Print just the text:

uv run print_transcript.py -f output.json --only-transcript
The missile knows where it is at all times.
It knows this because it knows where it isn't.

Key Options

stream_audio_file.py

Option Description
--url, -u Deepgram websocket URL (required)
--ui Interactive terminal UI with live updates
-f, --audio Audio file to stream
-l, --live Stream from microphone
-o, --output Save JSON messages to file (defaults to input filename or timestamped name)
-v, -vv, -vvv Increase verbosity
--vad/--no-vad Run PyAnnote VAD concurrently to enable EOT latency measurement (requires HF_TOKEN env var)
--play-audio Play audio through the speaker as it streams (file mode only)

print_transcript.py

Option Description
--print-speakers Show speaker labels
--print-channels Show audio channels
--print-interim Include interim results
--print-received Show received timestamp for streamed messages
--print-latency Show latency metrics (TTFT, update frequency, message latency, EOT latency)
--print-entities Show detected entities
--colorize Color words by confidence
--only-transcript Just the text, no metadata

Run either script with --help for full options.

Shell Completion

Generate shell completions for your preferred shell:

uv run stream_audio_file.py completion bash  # or zsh, fish

Metrics Calculated

When using --print-latency, the following metrics are computed:

Session-level:

  • TTFT (Time To First Transcript): Wall-clock time from when audio streaming begins to when the first transcript message is received.
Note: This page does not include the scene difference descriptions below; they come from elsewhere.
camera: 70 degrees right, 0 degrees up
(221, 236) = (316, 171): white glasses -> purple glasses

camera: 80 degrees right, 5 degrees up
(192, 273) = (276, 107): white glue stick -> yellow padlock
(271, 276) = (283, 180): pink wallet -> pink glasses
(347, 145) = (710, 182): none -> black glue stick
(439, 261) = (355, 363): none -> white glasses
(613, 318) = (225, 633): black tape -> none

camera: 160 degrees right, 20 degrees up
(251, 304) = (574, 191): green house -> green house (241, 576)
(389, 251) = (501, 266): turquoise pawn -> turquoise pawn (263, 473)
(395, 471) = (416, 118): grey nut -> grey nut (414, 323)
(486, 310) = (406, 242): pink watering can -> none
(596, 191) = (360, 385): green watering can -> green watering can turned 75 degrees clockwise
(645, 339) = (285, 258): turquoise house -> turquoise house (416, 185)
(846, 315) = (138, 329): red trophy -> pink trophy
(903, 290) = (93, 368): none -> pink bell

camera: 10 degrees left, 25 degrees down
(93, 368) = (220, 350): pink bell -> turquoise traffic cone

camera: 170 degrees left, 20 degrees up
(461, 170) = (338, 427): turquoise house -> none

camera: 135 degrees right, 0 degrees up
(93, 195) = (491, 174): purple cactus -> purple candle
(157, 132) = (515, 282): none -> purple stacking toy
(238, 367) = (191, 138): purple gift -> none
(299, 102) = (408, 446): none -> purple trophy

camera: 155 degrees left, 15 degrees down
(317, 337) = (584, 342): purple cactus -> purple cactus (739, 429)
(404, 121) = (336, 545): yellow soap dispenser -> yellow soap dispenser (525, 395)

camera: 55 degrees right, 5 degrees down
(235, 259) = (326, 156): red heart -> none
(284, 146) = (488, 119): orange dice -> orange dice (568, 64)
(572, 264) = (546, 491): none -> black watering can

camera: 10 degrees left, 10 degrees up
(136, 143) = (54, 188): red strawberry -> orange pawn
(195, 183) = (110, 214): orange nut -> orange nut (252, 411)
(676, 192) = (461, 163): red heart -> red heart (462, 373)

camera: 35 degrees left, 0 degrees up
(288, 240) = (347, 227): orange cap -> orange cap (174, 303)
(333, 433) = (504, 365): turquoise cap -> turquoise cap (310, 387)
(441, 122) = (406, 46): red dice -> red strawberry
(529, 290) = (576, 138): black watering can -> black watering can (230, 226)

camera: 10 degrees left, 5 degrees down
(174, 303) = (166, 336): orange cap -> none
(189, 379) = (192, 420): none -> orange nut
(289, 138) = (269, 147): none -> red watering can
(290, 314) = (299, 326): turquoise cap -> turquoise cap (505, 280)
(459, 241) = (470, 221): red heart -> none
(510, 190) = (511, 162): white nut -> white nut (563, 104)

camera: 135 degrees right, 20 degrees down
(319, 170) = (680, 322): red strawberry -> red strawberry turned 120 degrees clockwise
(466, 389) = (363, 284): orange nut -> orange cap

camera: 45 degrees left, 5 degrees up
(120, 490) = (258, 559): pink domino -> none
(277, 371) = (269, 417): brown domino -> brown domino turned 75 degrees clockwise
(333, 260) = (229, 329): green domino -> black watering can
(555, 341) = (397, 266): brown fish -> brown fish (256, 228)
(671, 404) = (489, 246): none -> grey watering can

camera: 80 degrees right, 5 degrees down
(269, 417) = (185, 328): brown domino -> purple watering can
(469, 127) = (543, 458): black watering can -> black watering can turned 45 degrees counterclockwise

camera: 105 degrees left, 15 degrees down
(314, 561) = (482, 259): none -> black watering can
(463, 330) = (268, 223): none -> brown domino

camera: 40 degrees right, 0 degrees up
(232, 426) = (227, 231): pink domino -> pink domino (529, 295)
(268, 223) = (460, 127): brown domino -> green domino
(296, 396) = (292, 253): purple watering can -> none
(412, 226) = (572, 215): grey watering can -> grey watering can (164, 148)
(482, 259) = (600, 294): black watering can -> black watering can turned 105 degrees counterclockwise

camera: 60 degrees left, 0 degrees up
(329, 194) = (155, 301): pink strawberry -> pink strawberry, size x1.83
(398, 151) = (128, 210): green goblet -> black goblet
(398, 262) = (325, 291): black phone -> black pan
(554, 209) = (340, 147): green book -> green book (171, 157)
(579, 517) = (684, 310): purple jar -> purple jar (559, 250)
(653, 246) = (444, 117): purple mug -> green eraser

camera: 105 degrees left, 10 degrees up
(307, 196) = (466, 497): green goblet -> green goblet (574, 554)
Measures initial responsiveness.
  • Update Frequency: Number of interim transcript updates per second of audio. Higher values mean a more fluid, responsive transcription experience.

Per-message:

  • Message Latency: How far behind the transcription is from the audio being sent, calculated as audio_cursor - transcript_cursor. Measured on interim results only, per Deepgram's methodology.
  • EOT Latency (End-of-Turn Latency): Time from when the user finished speaking to when the finalizing transcript event is received (e.g., speech_final, UtteranceEnd, EndOfTurn). Requires --vad flag — uses PyAnnote VAD to detect when speech actually ended, and measures wall-clock time from when that audio was sent over the websocket to when the response arrived. Critical for voice agents — they can't respond until they know the user stopped speaking.

What's Happening?

The UI mode shows transcription speed in real-time—watch words appear as you speak and see exactly how fast Deepgram processes your audio. The --print-latency option reveals latency metrics, perfect for testing different models and configurations.